Finally, thank goodness we arrived! No more banging bus. All there was left was a short taxi ride to our hotel, which unforutnatey our hotel forgot to send for us. So we got a local taxi and made the hotel pay. It's great being in Nepal in the low season, we're pretty sure we've been the only people staying in this rather large hotel, so we managed to barter down the room price from 700 to 500 rupees a night. So, a double room, with ensuite, tv, balcony, and views of the himalayas, we're paying about two pounds twenty five each a night. Cracking.
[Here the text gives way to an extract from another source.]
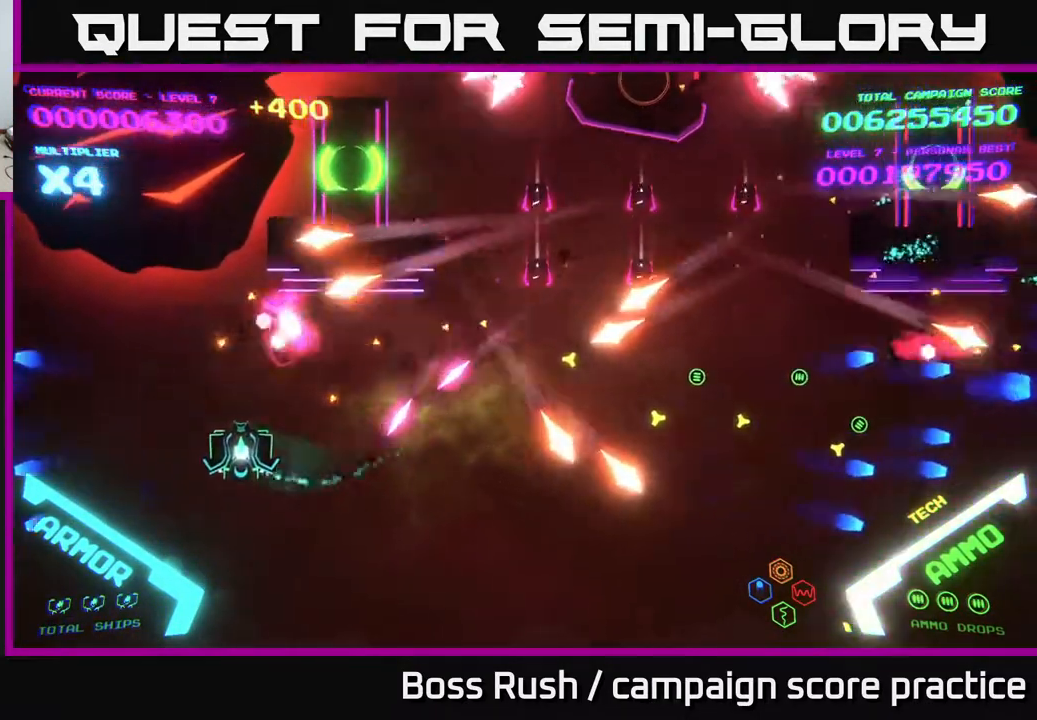
{"buttons": [], "left_stick": "left", "right_stick": "center", "events": [[83, "X", "down"], [100, "left_stick", "down-left"], [117, "X", "up"], [200, "X", "down"], [250, "X", "up"], [300, "X", "down"], [350, "X", "up"], [400, "X", "down"], [467, "X", "up"], [483, "left_stick", "left"]]}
We woke up the next morning with a hot shower and breakfast in the hotel before setting out to explore. Within 5 minutes of venturing out, we were both in heaven. The large main street in lakeside (part of Pokhara) is full of bustling shops selling the most wonderful array of clothing, traditional buddhist items such as singing bowls and prayer wheels, book shops, music shops, as well as the huge variety of restaurants. The most incredible part of Pokhara is the laid back and relaxed atmosphere, no touts, no horns, no tuktuks nothing but tranquility and the occasional sound of the Chillies coming from a nearby restaurant. We spent the day shopping, buying jumpers made from 100% yaks wool and traditional nepali hats, which felt like we were breaking the bank but I guess for a jumper and 3 hats for 1800 rupee isnt too bad, seeing as that comes to around 16 quid! In the evening we ventured out to find some food, by venturing out i mean going next door from our hotel to the better one which has a very chilled restaurant with guitars and drums you can play freely and great food. We did feel slightly cheeky walking outside and literally across the road but whatever, we now do it every single breakfast and as I write this we are relaxing across the road too. The hotel is called Peace Eye, which is recommended by the LP as the best budget hotel in town.
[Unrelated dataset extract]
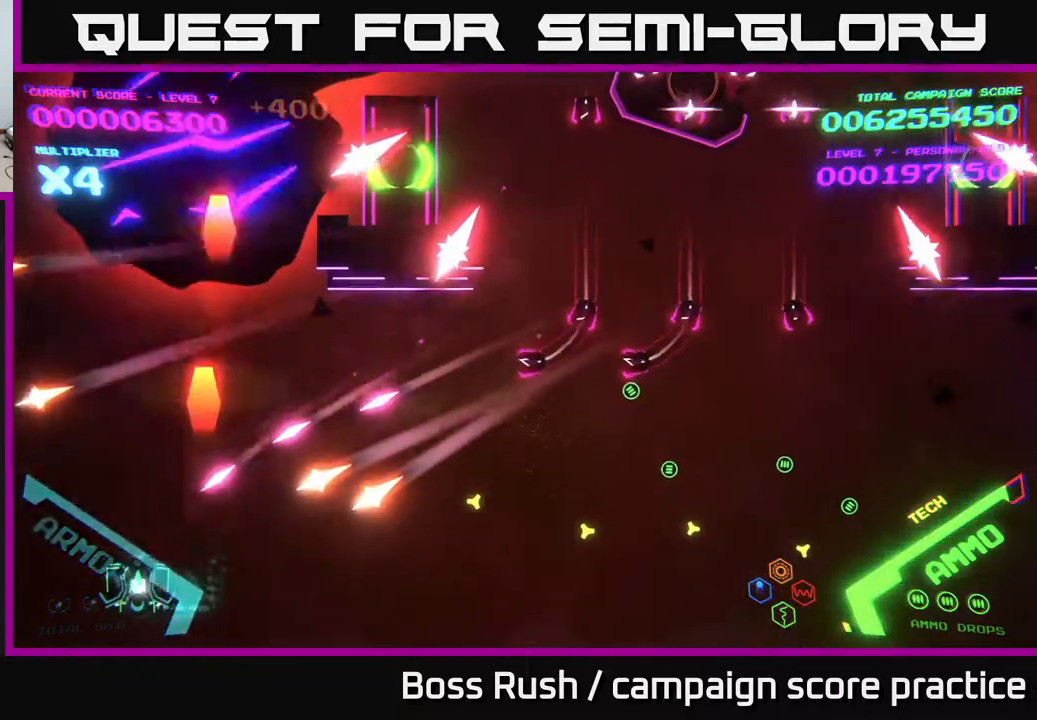
{"buttons": [], "left_stick": "up", "right_stick": "center", "events": [[67, "left_stick", "up-left"], [400, "left_stick", "up"]]}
The following day we spent finding out what to do in Pokhara and a bit more window shopping. We then took out a boat on the Phewa Tal lake for 3 hours, soaking up the rays and reading up on the famous Ghurka soldiers. That evening we went to the LemonTree restaurant and had our first carnivorous meal in over 2 weeks, relief! James had a locally caught fish from the Phewa Tal lake, whereas Tim had the Chicken sizzler, which literally sizzled as it was brought to the table.
The next few days should be good fun doing some hill treks to specific points around Pokhara, bit more shopping - Tim's going buy a few Khukuri knives - also going on an hours paragliding flight over the Himalayas!!!